BEGIN
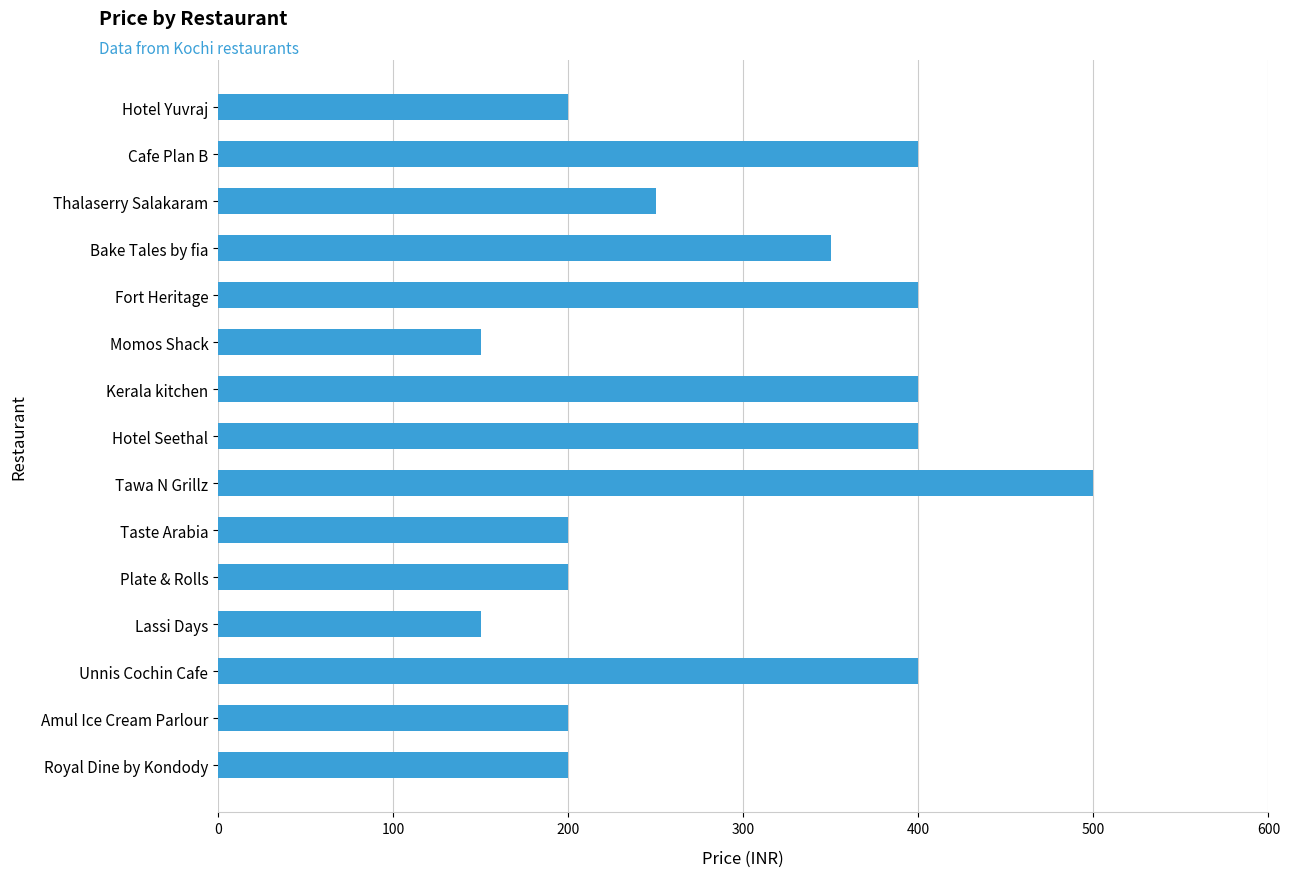

Approximately how many times larger is the value at Unnis Cochin Cafe compared to Fort Heritage?

1.0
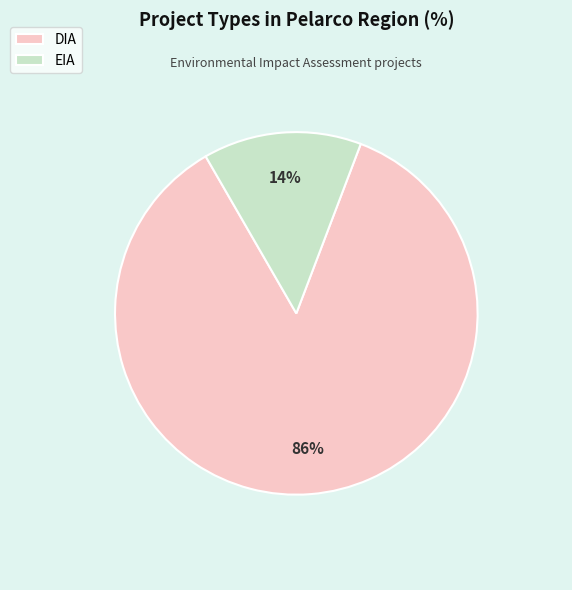

To the nearest percent, what is the combined percentage of DIA and EIA?

100%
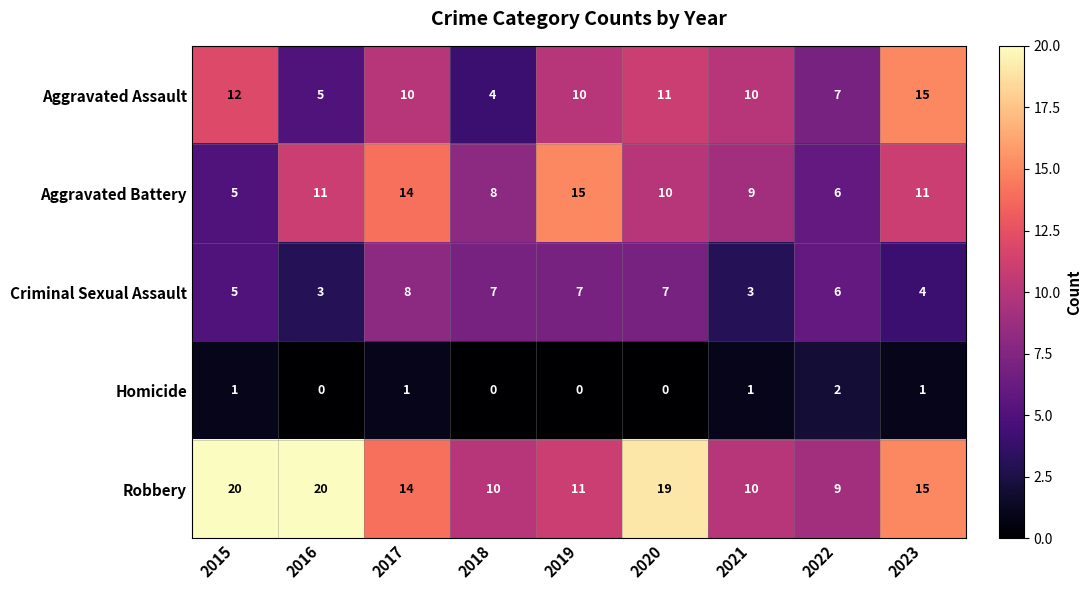

Count the number of categories in the chart.

9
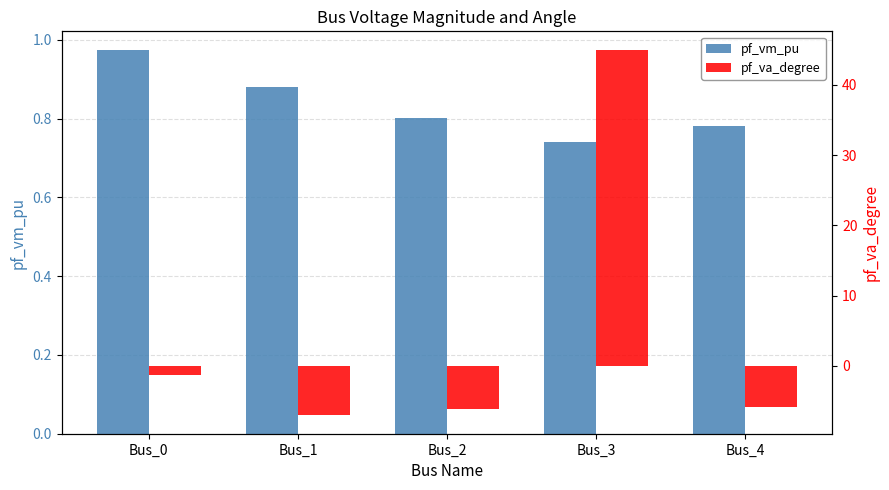

What is the total value across all series at Bus_4?

-5.1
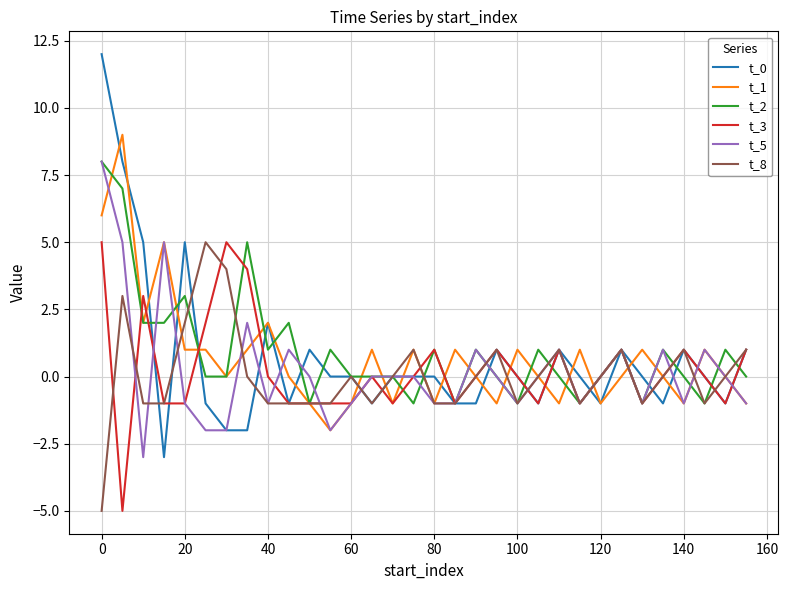

Which series has the largest range (max minus min)?

t_0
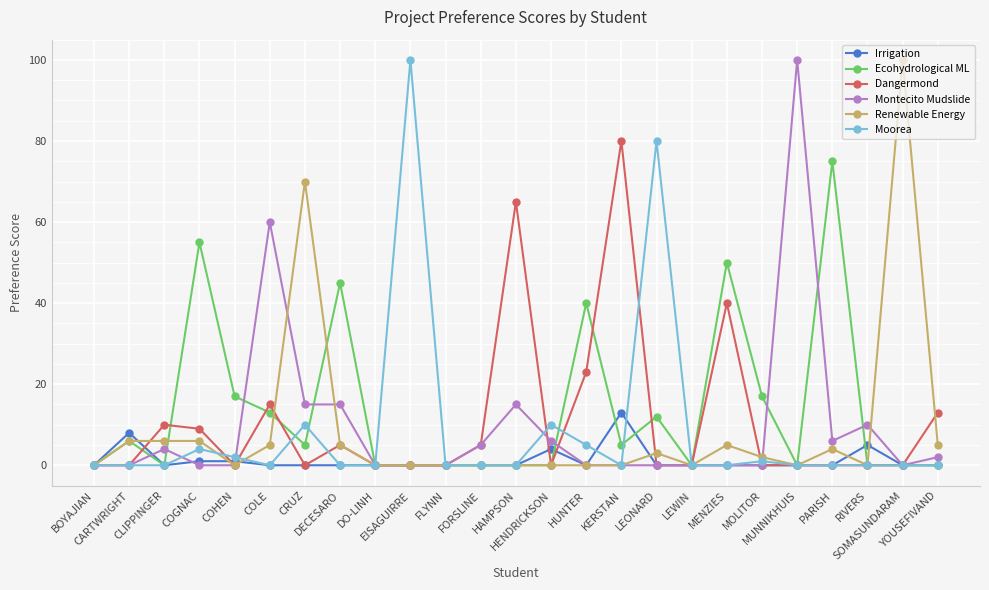

Count the number of data series in this chart.

6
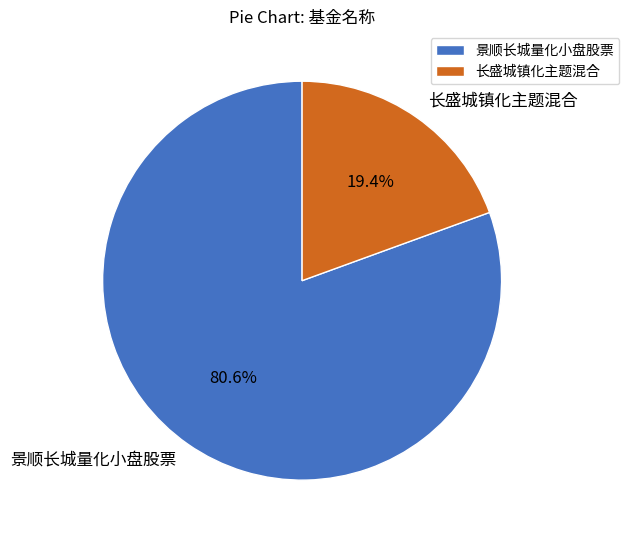

Is the sum of 长盛城镇化主题混合 and 景顺长城量化小盘股票 greater than half?

Yes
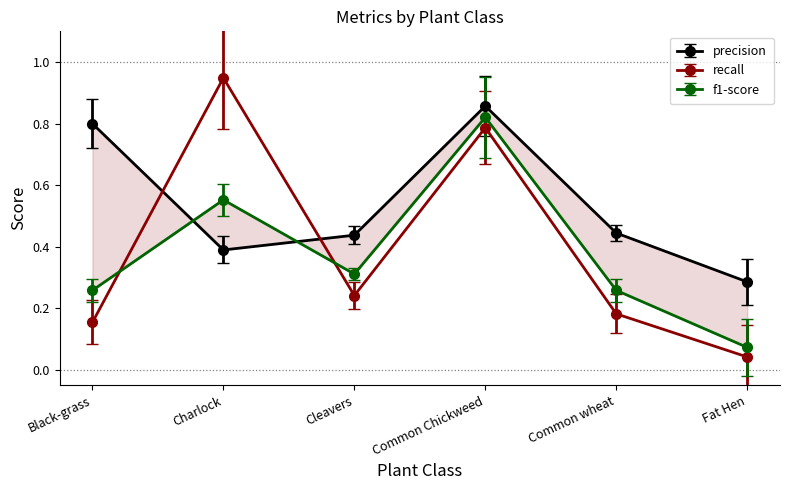

At Common wheat, list the series in order from smallest to largest.

recall, f1-score, precision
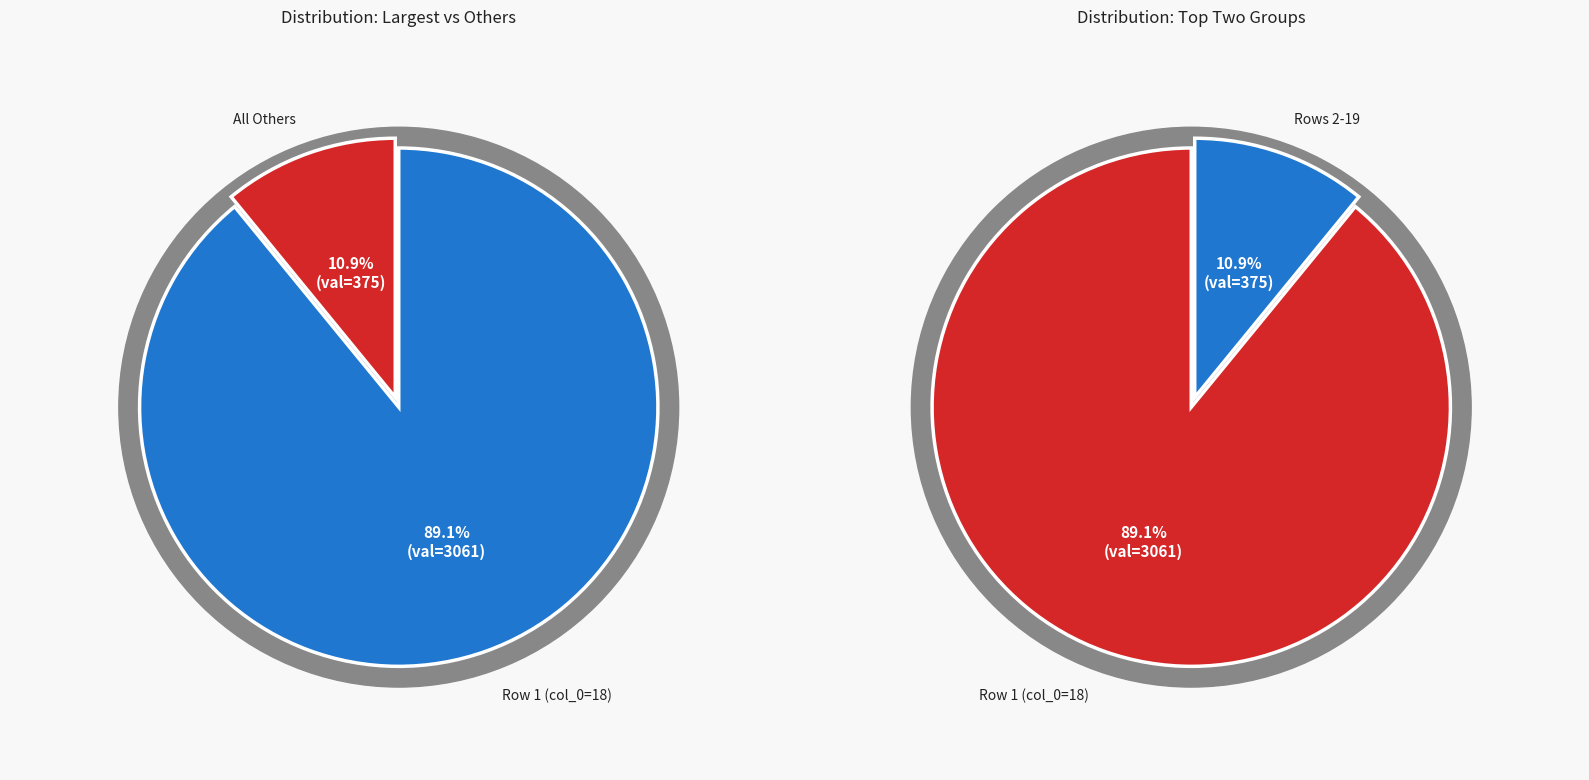

Between 3 and 3, which is larger?

3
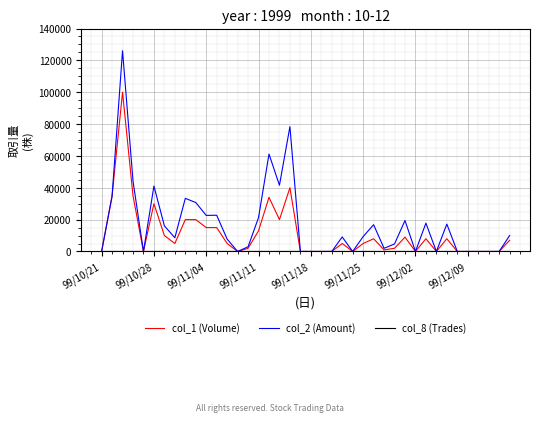

Which series has the largest total across all categories?

col_2 (Amount)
END
PROBLEM DESCRIPTION
Pull out each line of the data above that contains the word "value" and copy those lines in full.

TASK RESPONSE
Approximately how many times larger is the value at Unnis Cochin Cafe compared to Fort Heritage?
What is the total value across all series at Bus_4?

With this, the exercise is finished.